-- CO TRZEBA ZROBIĆ --
Przepisz jako tabelę Markdown tylko linijki od tej z „Violence, cruauté, trahison” aż do tej z „Si tous les”, obie włącznie, bez pustych linijek. Kolumny nazwij „Numer” i „Treść linijki”.

-- POZYCJE DO OPRACOWANIA --
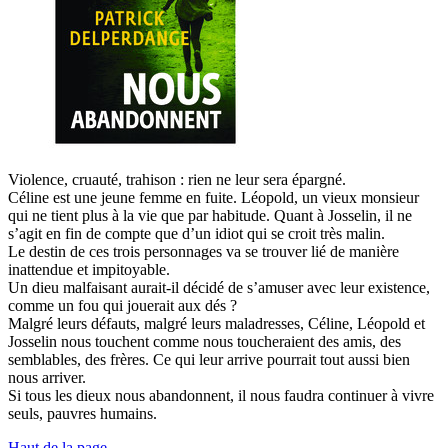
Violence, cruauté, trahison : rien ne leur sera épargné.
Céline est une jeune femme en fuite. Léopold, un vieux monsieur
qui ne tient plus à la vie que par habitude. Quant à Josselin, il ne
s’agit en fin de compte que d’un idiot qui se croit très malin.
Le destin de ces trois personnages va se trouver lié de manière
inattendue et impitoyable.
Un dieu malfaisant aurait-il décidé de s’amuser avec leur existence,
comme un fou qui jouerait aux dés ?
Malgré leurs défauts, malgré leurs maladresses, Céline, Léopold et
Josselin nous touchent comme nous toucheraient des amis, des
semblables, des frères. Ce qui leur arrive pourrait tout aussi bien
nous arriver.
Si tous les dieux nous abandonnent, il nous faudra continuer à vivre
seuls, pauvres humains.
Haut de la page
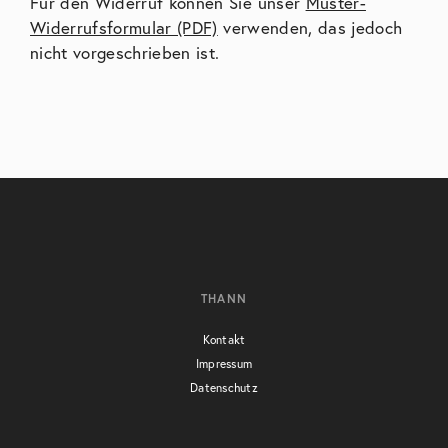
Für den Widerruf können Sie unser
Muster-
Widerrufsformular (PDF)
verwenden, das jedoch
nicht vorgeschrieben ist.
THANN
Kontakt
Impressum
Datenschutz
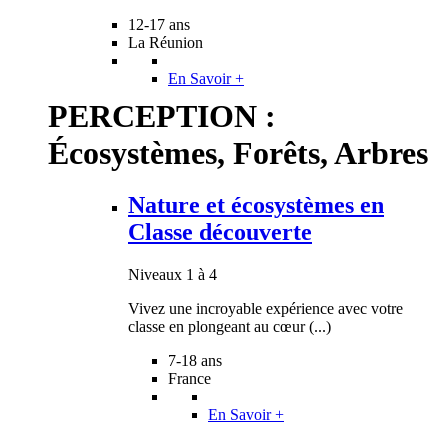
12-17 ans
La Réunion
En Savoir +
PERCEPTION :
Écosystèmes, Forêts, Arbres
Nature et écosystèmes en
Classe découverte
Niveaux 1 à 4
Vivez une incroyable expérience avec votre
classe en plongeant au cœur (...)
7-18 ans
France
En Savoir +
* * *
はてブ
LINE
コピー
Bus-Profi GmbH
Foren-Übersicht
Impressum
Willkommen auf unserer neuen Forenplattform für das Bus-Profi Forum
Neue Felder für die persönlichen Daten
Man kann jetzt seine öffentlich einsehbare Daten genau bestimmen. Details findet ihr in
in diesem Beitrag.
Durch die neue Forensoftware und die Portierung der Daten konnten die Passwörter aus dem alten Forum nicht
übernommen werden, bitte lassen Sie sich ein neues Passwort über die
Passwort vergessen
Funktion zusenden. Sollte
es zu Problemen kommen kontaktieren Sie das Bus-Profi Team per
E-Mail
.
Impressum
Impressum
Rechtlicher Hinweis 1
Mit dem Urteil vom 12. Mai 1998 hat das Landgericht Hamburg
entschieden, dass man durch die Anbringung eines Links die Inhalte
--
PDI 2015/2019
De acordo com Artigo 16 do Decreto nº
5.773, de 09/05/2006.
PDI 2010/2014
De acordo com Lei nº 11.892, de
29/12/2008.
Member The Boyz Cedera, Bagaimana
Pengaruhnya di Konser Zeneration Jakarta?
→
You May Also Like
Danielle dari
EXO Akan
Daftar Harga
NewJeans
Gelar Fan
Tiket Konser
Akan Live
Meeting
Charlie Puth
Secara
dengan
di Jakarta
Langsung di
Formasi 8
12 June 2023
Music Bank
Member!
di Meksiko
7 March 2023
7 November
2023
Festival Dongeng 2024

-- ODPOWIEDŹ PISEMNA --
| Numer | Treść linijki |
|---|---|
| 1 | Violence, cruauté, trahison : rien ne leur sera épargné. |
| 2 | Céline est une jeune femme en fuite. Léopold, un vieux monsieur |
| 3 | qui ne tient plus à la vie que par habitude. Quant à Josselin, il ne |
| 4 | s’agit en fin de compte que d’un idiot qui se croit très malin. |
| 5 | Le destin de ces trois personnages va se trouver lié de manière |
| 6 | inattendue et impitoyable. |
| 7 | Un dieu malfaisant aurait-il décidé de s’amuser avec leur existence, |
| 8 | comme un fou qui jouerait aux dés ? |
| 9 | Malgré leurs défauts, malgré leurs maladresses, Céline, Léopold et |
| 10 | Josselin nous touchent comme nous toucheraient des amis, des |
| 11 | semblables, des frères. Ce qui leur arrive pourrait tout aussi bien |
| 12 | nous arriver. |
| 13 | Si tous les dieux nous abandonnent, il nous faudra continuer à vivre |